I can’t help but feel that Ed Miliband has bitten off the wrong end of the thin end of the sticky wicket with his latest gimcrack attempt to paint the Tories evil. As Lord Fink said, we all engage in tax avoidance, albeit of the vanilla variety, but heaven forfend we should dip our toes in the double chocolate Magnum of evasion. Evasion bad, avoidance every man’s right and every single time you don’t buy something sans-VAT you have avoided tax. Refuse to work and you avoid income tax for a lifetime – there’s half of Labour’s voter base insulted, right there. Didn’t think of that, did you, Gromit?

We are taxed from pillar to post, from dawn to dusk, from cradle to grave and beyond. Every breath you take consumes oxygen which, as soon as they work out how to meter it, will be taxed. Everything is taxed, everything, and much of the tax we pay goes to fund the resources to prise ever more from our selfish, grasping hands. How dare we want to keep as much as possible of what we earn? On top of the obvious things we also pay Television Tax, Airport Tax, Passport Tax, Driving Licence Tax, Prescription Tax and Road Tax, which reminds me of a recent incident near Dover…

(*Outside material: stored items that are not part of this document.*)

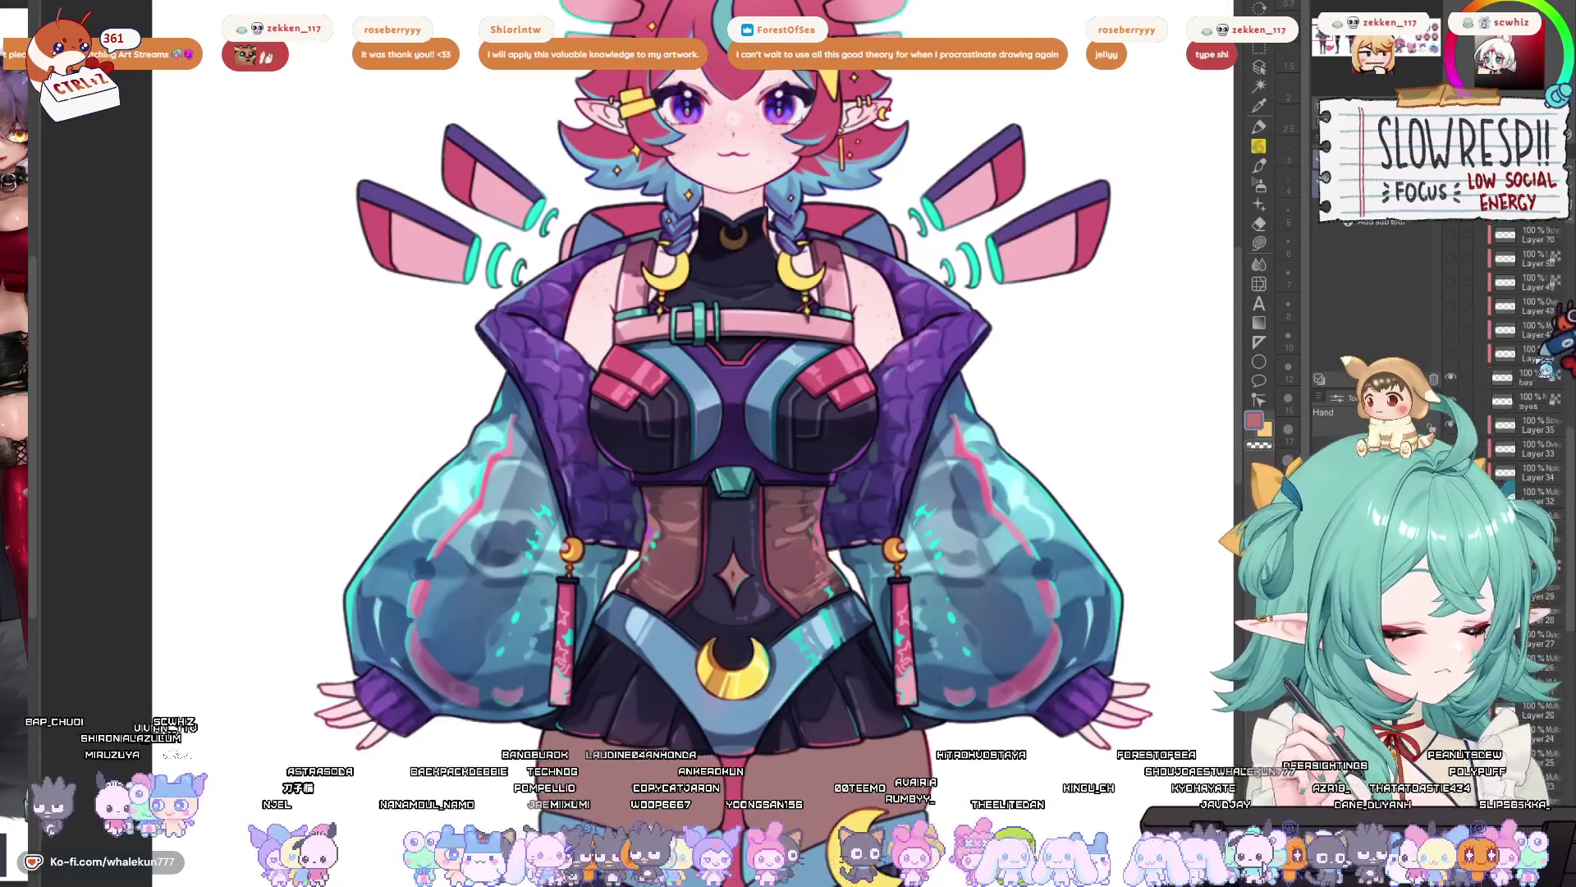
pyautogui.scroll(5, 936, 383)
pyautogui.scroll(-2, 936, 383)
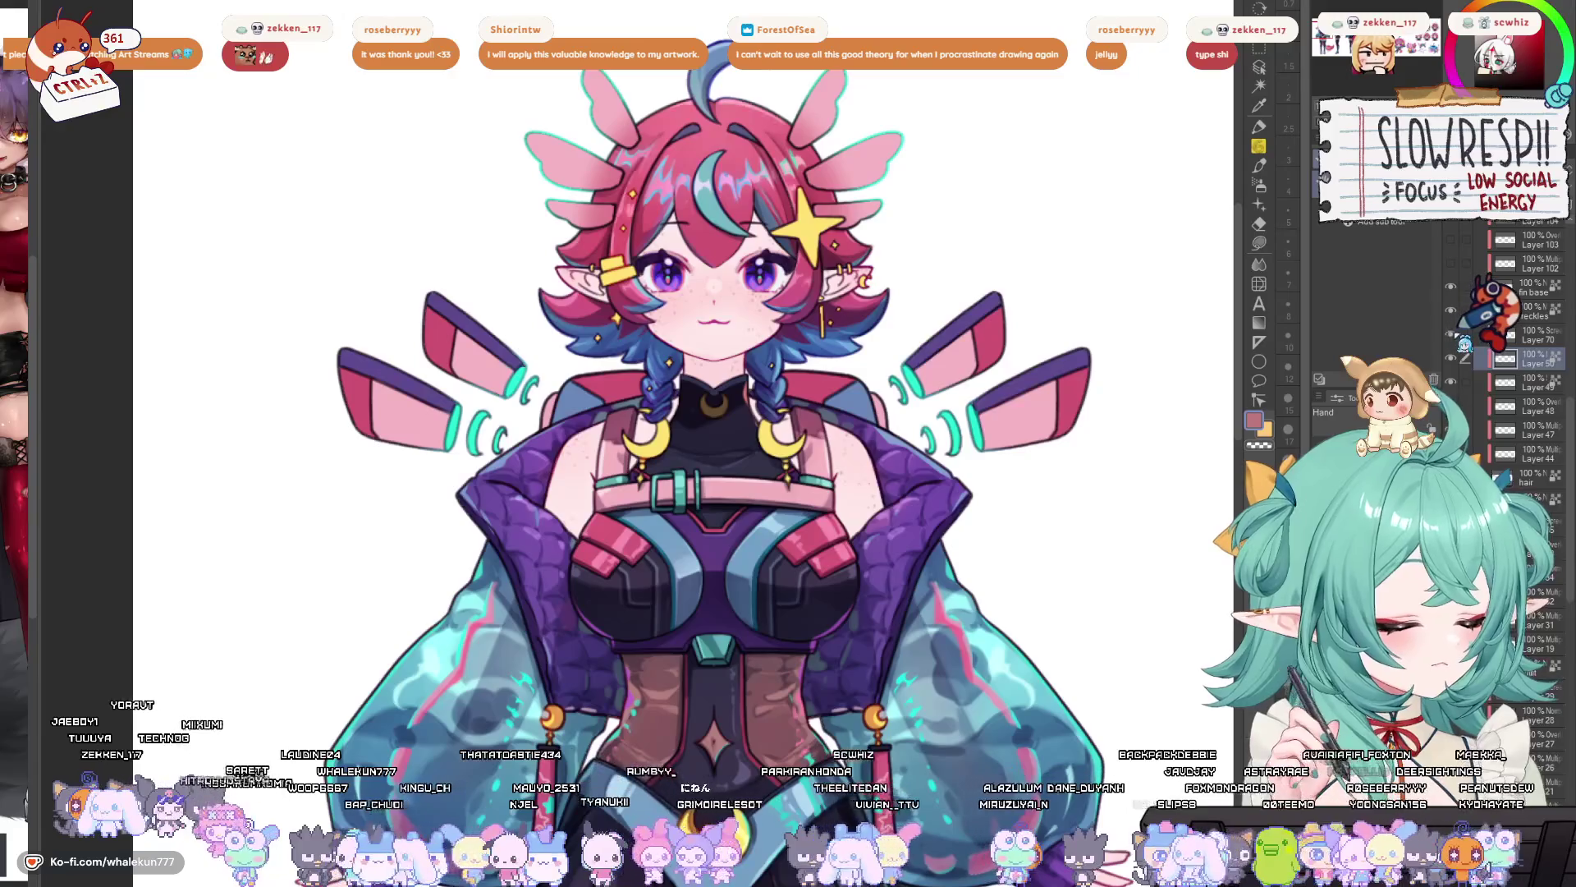
pyautogui.click(1527, 335)
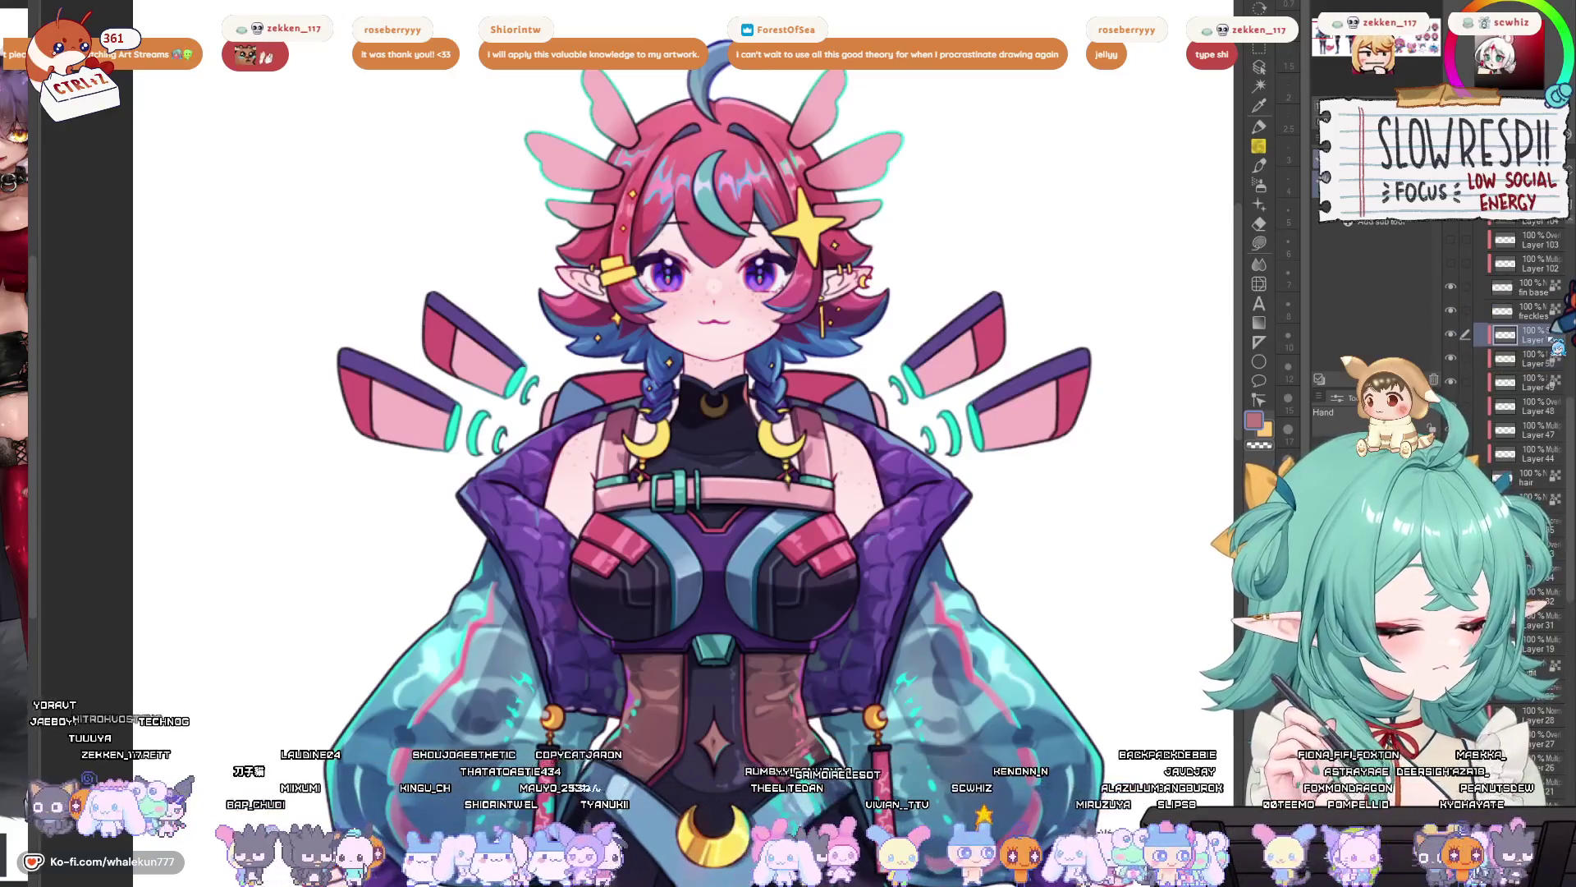
pyautogui.scroll(5, 1527, 353)
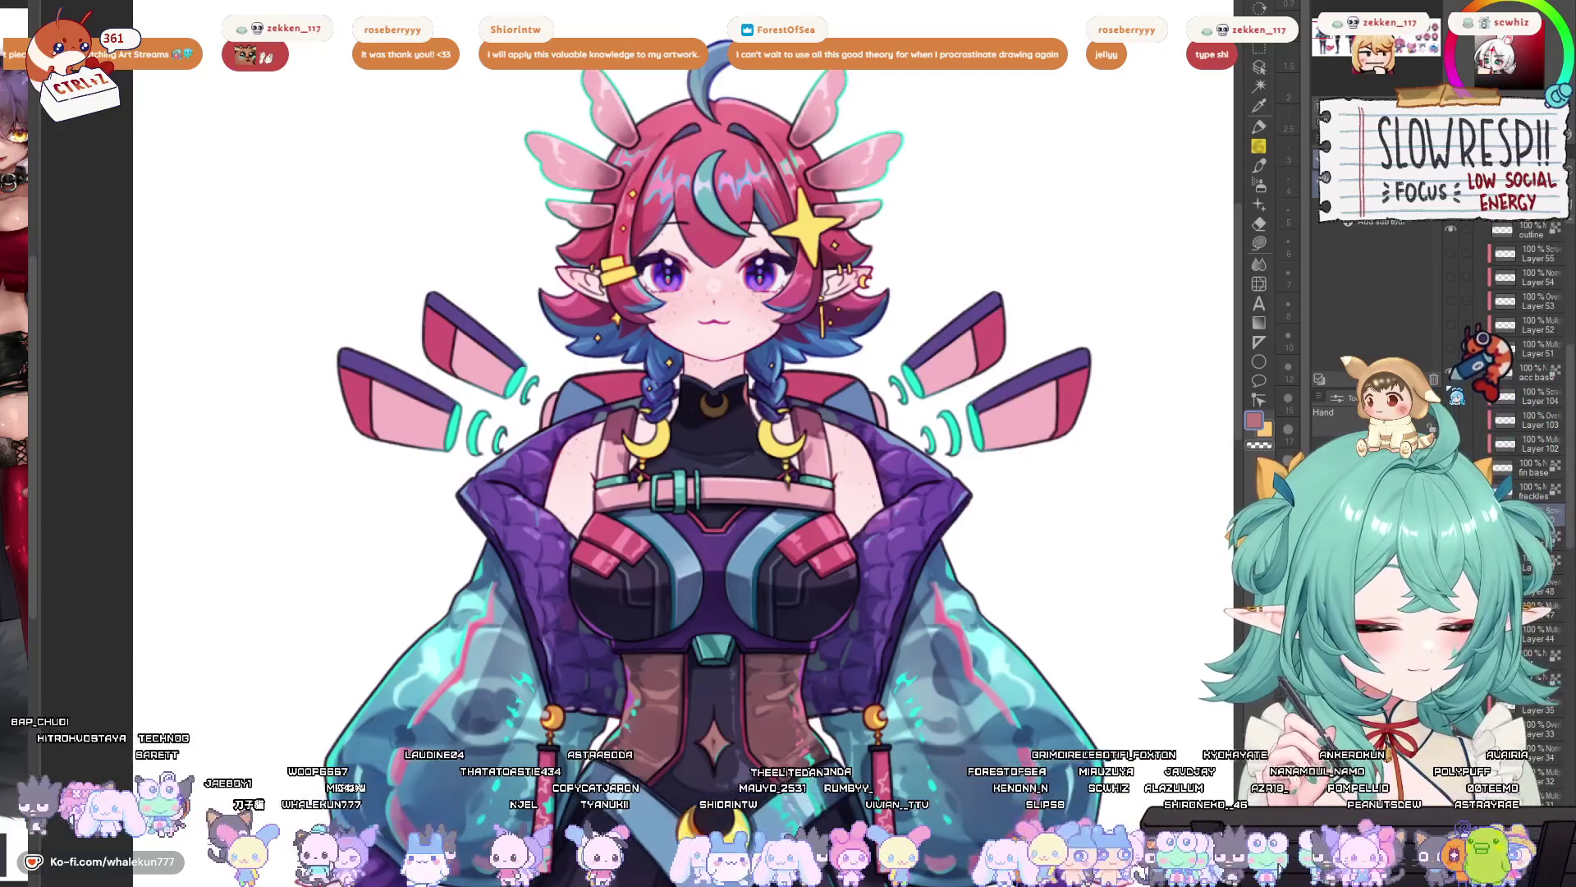
pyautogui.scroll(5, 1527, 345)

Police and Customs officials were staking out the ferry terminal, trying desperately to not notice the constant stream of illegal immigrants spilling over tailgates and disappearing into the countryside and instead concentrating on tracking down contraband. It turned out to be surprisingly easy after the first few hundred and soon their real quarry, an ancient plain Ford Transit Luton box van drove past their vantage point. It was low on the suspension and lurched alarmingly on the corners but intelligence had it stuffed full of contraband.

A lone, unmarked car followed the van for a few miles, taking care to hang well back in order to coordinate and direct the rolling roadblock they had planned. Suddenly the car immediately in front of the police car began to slow down and weave from side to side. The van up ahead kept on moving and try as he might the pursuit car driver could not pass the weaving decoy car which soon came to a juddering, lurching halt, forcing both cars into a layby. As the van disappeared out of sight the copper angrily pulled on his cap and stormed out of the car to approach the driver.

“I’m sorry, officer, but I had to swerve or I'd have burst my tyres!" protested the driver.
"What do you mean?" demanded the policeman.
“Look!” The driver pointed back down the road. A tattered cardboard box lay some hundred yards back “That fell off a lorry that passed me and it scattered hardware in my path. If I hadn’t swerved and if you hadn’t followed me, we’d both have four flat tyres!”
The constable thought for a minute, then walked back a way and saw for himself the nails and screws, brackets and sharp-edged fixings scattered across the carriageway. He radioed for support and returned to the car driver, taking out his notebook as he went.


“Okay,” he said, “I accept that you had no option but to swerve, but I’m still going to arrest you. You do not have to say anything, but if you don’t mention now anythi…”
“What?” said the driver, “I had no choice; what can you possibly take me in for?”
The policeman sighed, took out his handcuffs and gestured for the man to hold out his hands. As he clamped on the restraints he looked steadily and sternly into the man's eyes and said “I am arresting you for tacks evasion.”